MATERIAL FOR THIS TASK
--- --- ---

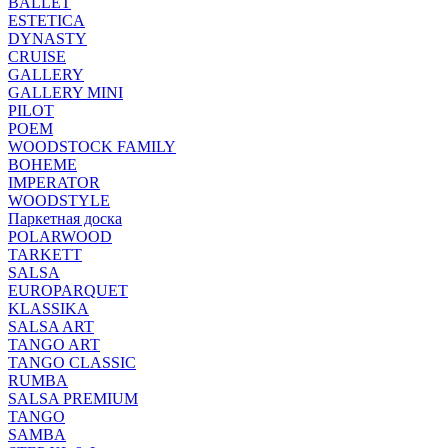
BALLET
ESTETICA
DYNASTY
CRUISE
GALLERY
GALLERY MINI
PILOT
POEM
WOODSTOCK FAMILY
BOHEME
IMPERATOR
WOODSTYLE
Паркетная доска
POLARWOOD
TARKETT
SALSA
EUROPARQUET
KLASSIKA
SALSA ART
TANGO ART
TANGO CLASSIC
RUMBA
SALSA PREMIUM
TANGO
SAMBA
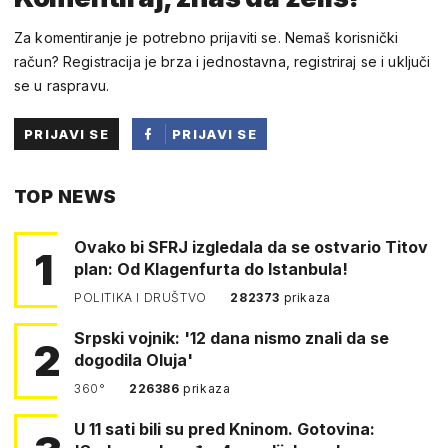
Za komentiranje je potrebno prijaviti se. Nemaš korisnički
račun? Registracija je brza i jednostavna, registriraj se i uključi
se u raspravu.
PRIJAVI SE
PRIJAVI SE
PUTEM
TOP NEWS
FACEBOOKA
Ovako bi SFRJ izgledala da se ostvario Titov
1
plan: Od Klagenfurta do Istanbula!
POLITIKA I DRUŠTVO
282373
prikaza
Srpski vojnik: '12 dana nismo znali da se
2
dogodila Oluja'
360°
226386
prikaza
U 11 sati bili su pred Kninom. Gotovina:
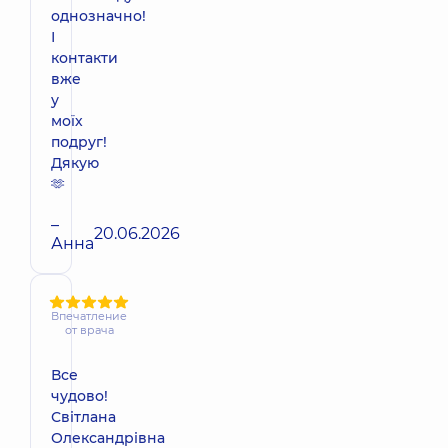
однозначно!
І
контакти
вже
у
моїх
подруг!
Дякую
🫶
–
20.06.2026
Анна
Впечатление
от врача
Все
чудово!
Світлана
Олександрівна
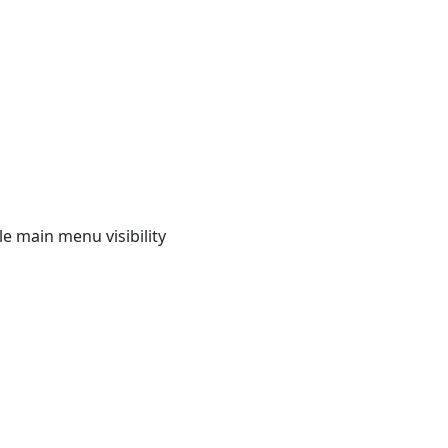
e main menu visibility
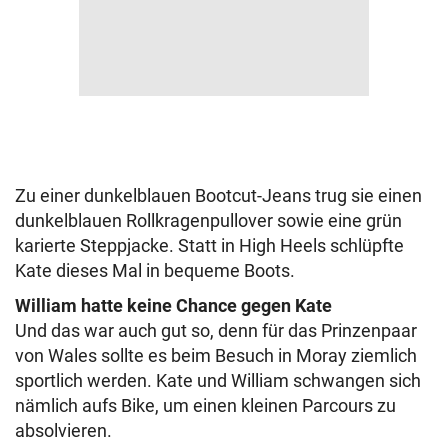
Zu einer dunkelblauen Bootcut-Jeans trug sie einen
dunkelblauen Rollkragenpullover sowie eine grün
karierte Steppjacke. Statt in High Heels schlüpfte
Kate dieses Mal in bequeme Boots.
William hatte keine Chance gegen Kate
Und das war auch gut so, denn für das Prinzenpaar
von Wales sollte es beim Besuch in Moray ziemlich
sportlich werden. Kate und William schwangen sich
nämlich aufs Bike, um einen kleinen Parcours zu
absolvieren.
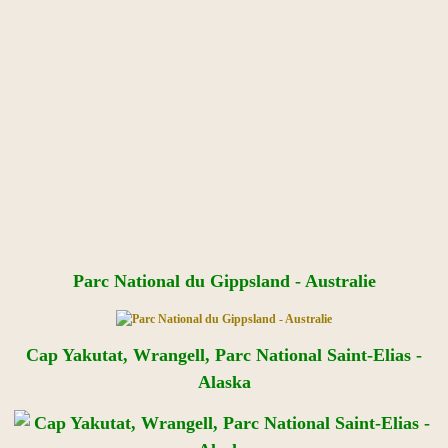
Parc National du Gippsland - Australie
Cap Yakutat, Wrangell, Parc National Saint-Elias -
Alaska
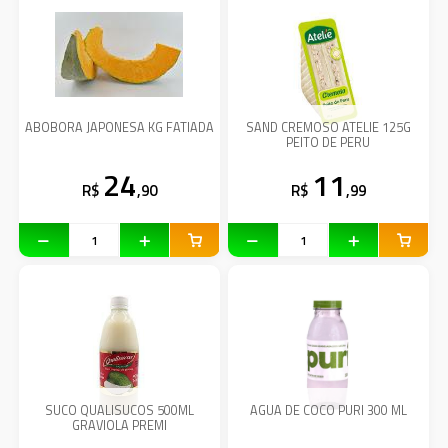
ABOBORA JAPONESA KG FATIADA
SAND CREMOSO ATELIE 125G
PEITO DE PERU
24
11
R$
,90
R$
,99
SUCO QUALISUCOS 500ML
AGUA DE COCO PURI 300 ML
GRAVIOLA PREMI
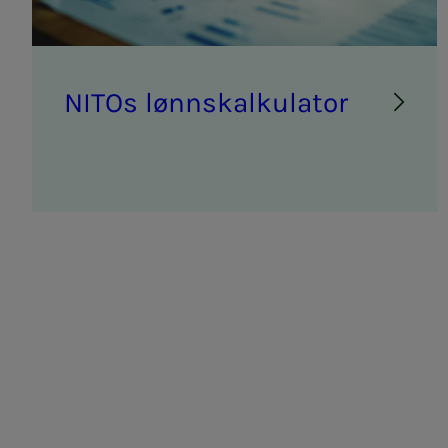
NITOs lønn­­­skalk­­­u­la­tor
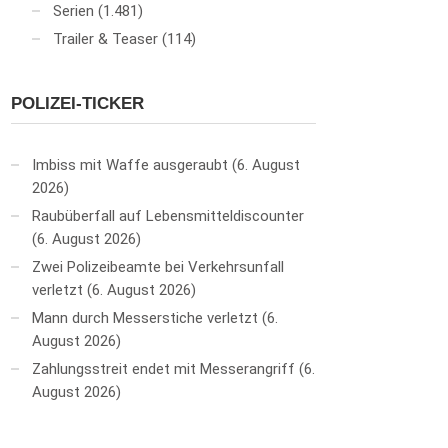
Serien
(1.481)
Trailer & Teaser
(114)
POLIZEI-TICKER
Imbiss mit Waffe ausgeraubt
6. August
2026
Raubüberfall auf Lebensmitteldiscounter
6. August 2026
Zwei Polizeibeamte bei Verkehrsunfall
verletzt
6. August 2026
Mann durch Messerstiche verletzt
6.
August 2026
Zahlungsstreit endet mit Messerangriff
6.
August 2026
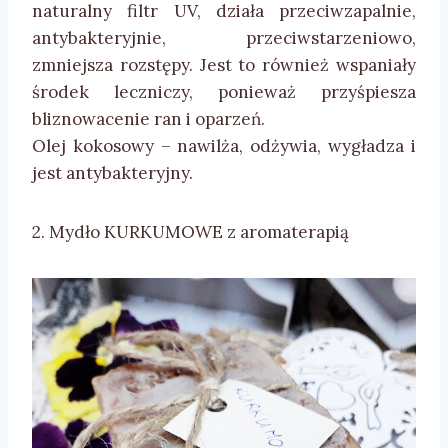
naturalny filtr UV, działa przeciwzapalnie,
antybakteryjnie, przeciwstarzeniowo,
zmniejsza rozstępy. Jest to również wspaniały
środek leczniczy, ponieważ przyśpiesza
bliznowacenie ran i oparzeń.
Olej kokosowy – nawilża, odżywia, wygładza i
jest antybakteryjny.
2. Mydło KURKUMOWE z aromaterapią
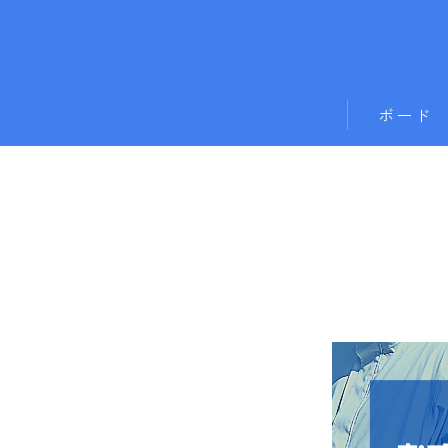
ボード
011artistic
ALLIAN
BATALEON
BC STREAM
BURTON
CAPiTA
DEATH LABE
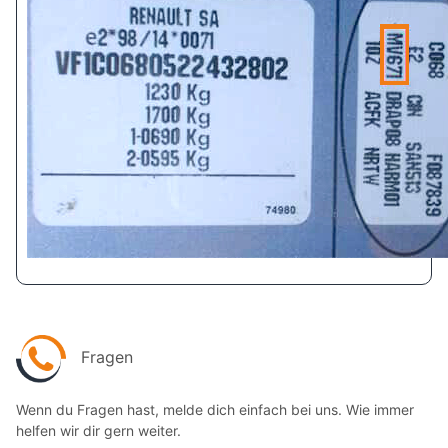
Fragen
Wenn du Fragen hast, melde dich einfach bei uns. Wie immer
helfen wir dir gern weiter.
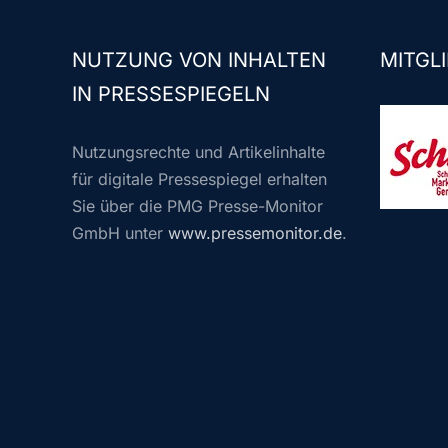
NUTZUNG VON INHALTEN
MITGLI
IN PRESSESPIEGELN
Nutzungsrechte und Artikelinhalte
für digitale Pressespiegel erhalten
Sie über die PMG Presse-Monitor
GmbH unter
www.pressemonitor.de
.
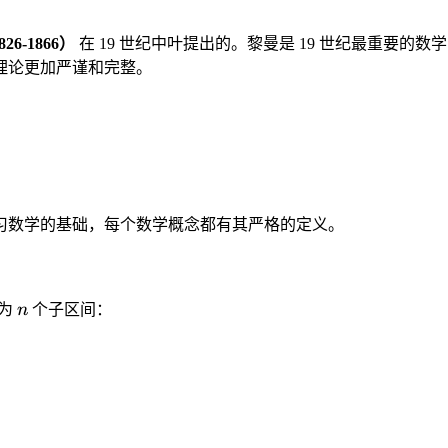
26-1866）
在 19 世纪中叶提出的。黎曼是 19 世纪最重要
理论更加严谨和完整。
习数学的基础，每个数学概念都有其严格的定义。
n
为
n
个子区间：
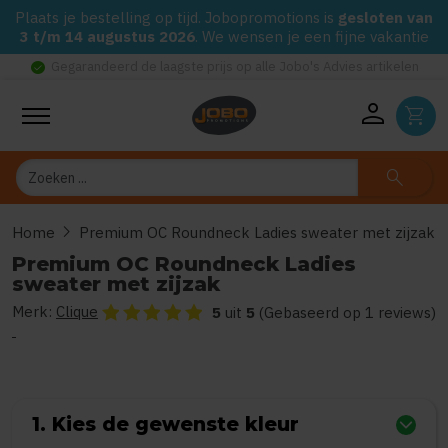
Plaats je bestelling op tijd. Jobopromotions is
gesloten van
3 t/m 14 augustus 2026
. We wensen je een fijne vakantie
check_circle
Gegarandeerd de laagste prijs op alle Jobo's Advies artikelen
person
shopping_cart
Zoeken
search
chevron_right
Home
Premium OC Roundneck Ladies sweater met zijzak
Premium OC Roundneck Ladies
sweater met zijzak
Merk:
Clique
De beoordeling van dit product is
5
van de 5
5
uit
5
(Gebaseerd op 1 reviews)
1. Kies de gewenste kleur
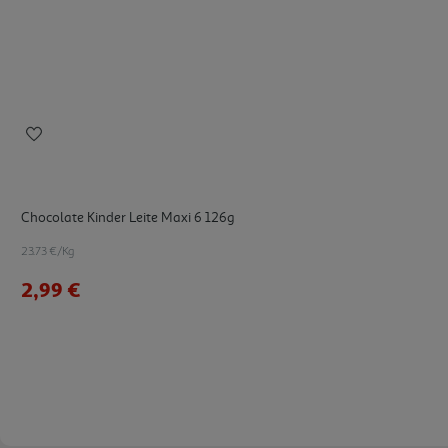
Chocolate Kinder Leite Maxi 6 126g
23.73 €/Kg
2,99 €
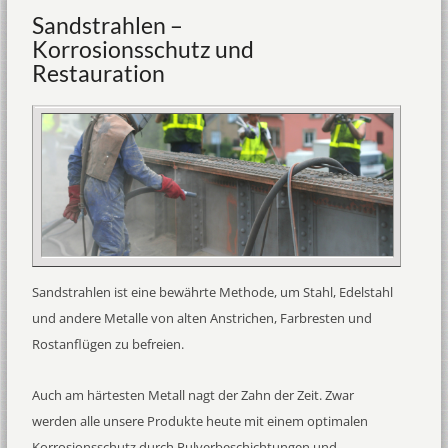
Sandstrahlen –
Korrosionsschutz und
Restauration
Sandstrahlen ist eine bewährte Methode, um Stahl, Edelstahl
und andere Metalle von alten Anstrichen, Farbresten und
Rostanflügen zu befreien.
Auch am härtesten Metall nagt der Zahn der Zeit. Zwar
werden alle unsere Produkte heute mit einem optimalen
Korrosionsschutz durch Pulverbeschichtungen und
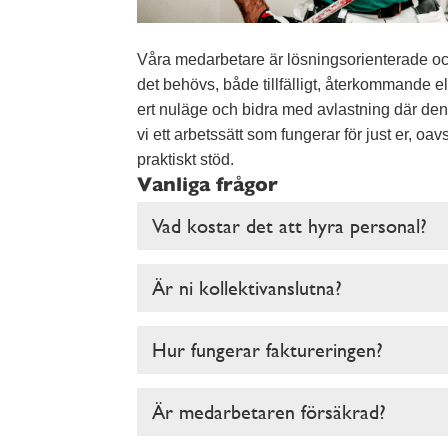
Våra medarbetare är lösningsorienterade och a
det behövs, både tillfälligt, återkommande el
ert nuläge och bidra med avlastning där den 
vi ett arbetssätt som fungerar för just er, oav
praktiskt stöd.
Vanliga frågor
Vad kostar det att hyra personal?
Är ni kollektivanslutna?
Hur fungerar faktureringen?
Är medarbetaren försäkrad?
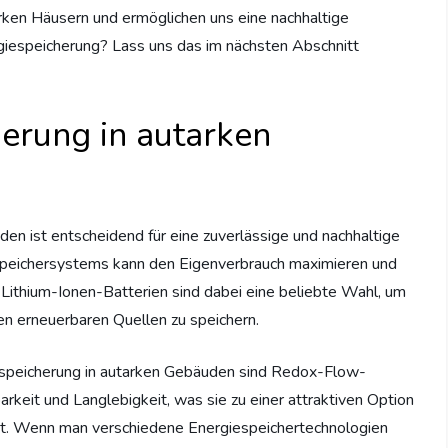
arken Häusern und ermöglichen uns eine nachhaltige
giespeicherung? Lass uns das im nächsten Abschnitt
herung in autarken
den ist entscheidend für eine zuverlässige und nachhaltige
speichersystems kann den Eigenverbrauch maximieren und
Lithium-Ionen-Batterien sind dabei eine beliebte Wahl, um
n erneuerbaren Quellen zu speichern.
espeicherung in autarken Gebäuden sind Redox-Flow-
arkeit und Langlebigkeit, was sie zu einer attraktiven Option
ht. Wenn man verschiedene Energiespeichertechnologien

--- --- ---

INSTRUCTIONS FOR THE TASK
Copy the records exactly, minus any pictures.

REPLY
BALLET
ESTETICA
DYNASTY
CRUISE
GALLERY
GALLERY MINI
PILOT
POEM
WOODSTOCK FAMILY
BOHEME
IMPERATOR
WOODSTYLE
Паркетная доска
POLARWOOD
TARKETT
SALSA
EUROPARQUET
KLASSIKA
SALSA ART
TANGO ART
TANGO CLASSIC
RUMBA
SALSA PREMIUM
TANGO
SAMBA
Za komentiranje je potrebno prijaviti se. Nemaš korisnički
račun? Registracija je brza i jednostavna, registriraj se i uključi
se u raspravu.
PRIJAVI SE
PRIJAVI SE
PUTEM
TOP NEWS
FACEBOOKA
Ovako bi SFRJ izgledala da se ostvario Titov
1
plan: Od Klagenfurta do Istanbula!
POLITIKA I DRUŠTVO
282373
prikaza
Srpski vojnik: '12 dana nismo znali da se
2
dogodila Oluja'
360°
226386
prikaza
U 11 sati bili su pred Kninom. Gotovina:
однозначно!
І
контакти
вже
у
моїх
подруг!
Дякую
🫶
–
20.06.2026
Анна
Впечатление
от врача
Все
чудово!
Світлана
Олександрівна
e main menu visibility
Zu einer dunkelblauen Bootcut-Jeans trug sie einen
dunkelblauen Rollkragenpullover sowie eine grün
karierte Steppjacke. Statt in High Heels schlüpfte
Kate dieses Mal in bequeme Boots.
William hatte keine Chance gegen Kate
Und das war auch gut so, denn für das Prinzenpaar
von Wales sollte es beim Besuch in Moray ziemlich
sportlich werden. Kate und William schwangen sich
nämlich aufs Bike, um einen kleinen Parcours zu
absolvieren.
Parc National du Gippsland - Australie
Cap Yakutat, Wrangell, Parc National Saint-Elias -
Alaska
ABOBORA JAPONESA KG FATIADA
SAND CREMOSO ATELIE 125G
PEITO DE PERU
24
11
R$
,90
R$
,99
SUCO QUALISUCOS 500ML
AGUA DE COCO PURI 300 ML
GRAVIOLA PREMI
NITOs lønn­­­skalk­­­u­la­tor
Serien
(1.481)
Trailer & Teaser
(114)
POLIZEI-TICKER
Imbiss mit Waffe ausgeraubt
6. August
2026
Raubüberfall auf Lebensmitteldiscounter
6. August 2026
Zwei Polizeibeamte bei Verkehrsunfall
verletzt
6. August 2026
Mann durch Messerstiche verletzt
6.
August 2026
Zahlungsstreit endet mit Messerangriff
6.
August 2026
naturalny filtr UV, działa przeciwzapalnie,
antybakteryjnie, przeciwstarzeniowo,
zmniejsza rozstępy. Jest to również wspaniały
środek leczniczy, ponieważ przyśpiesza
bliznowacenie ran i oparzeń.
Olej kokosowy – nawilża, odżywia, wygładza i
jest antybakteryjny.
2. Mydło KURKUMOWE z aromaterapią
ボード
011artistic
ALLIAN
BATALEON
BC STREAM
BURTON
CAPiTA
DEATH LABE
Fragen
Wenn du Fragen hast, melde dich einfach bei uns. Wie immer
helfen wir dir gern weiter.
NUTZUNG VON INHALTEN
MITGLI
IN PRESSESPIEGELN
Nutzungsrechte und Artikelinhalte
für digitale Pressespiegel erhalten
Sie über die PMG Presse-Monitor
GmbH unter
www.pressemonitor.de
.
26-1866）
在 19 世纪中叶提出的。黎曼是 19 世纪最重要
理论更加严谨和完整。
习数学的基础，每个数学概念都有其严格的定义。
n
为
n
个子区间：
Plaats je bestelling op tijd. Jobopromotions is
gesloten van
3 t/m 14 augustus 2026
. We wensen je een fijne vakantie
check_circle
Gegarandeerd de laagste prijs op alle Jobo's Advies artikelen
person
shopping_cart
Zoeken
search
chevron_right
Home
Premium OC Roundneck Ladies sweater met zijzak
Premium OC Roundneck Ladies
sweater met zijzak
Merk:
Clique
De beoordeling van dit product is
5
van de 5
5
uit
5
(Gebaseerd op 1 reviews)
1. Kies de gewenste kleur
Chocolate Kinder Leite Maxi 6 126g
23.73 €/Kg
2,99 €
Sandstrahlen –
Korrosionsschutz und
Restauration
Sandstrahlen ist eine bewährte Methode, um Stahl, Edelstahl
und andere Metalle von alten Anstrichen, Farbresten und
Rostanflügen zu befreien.
Auch am härtesten Metall nagt der Zahn der Zeit. Zwar
werden alle unsere Produkte heute mit einem optimalen
Korrosionsschutz durch Pulverbeschichtungen und
Våra medarbetare är lösningsorienterade och a
det behövs, både tillfälligt, återkommande el
ert nuläge och bidra med avlastning där den 
vi ett arbetssätt som fungerar för just er, oav
praktiskt stöd.
Vanliga frågor
Vad kostar det att hyra personal?
Är ni kollektivanslutna?
Hur fungerar faktureringen?
Är medarbetaren försäkrad?
arken Häusern und ermöglichen uns eine nachhaltige
giespeicherung? Lass uns das im nächsten Abschnitt
herung in autarken
den ist entscheidend für eine zuverlässige und nachhaltige
speichersystems kann den Eigenverbrauch maximieren und
Lithium-Ionen-Batterien sind dabei eine beliebte Wahl, um
n erneuerbaren Quellen zu speichern.
espeicherung in autarken Gebäuden sind Redox-Flow-
arkeit und Langlebigkeit, was sie zu einer attraktiven Option
ht. Wenn man verschiedene Energiespeichertechnologien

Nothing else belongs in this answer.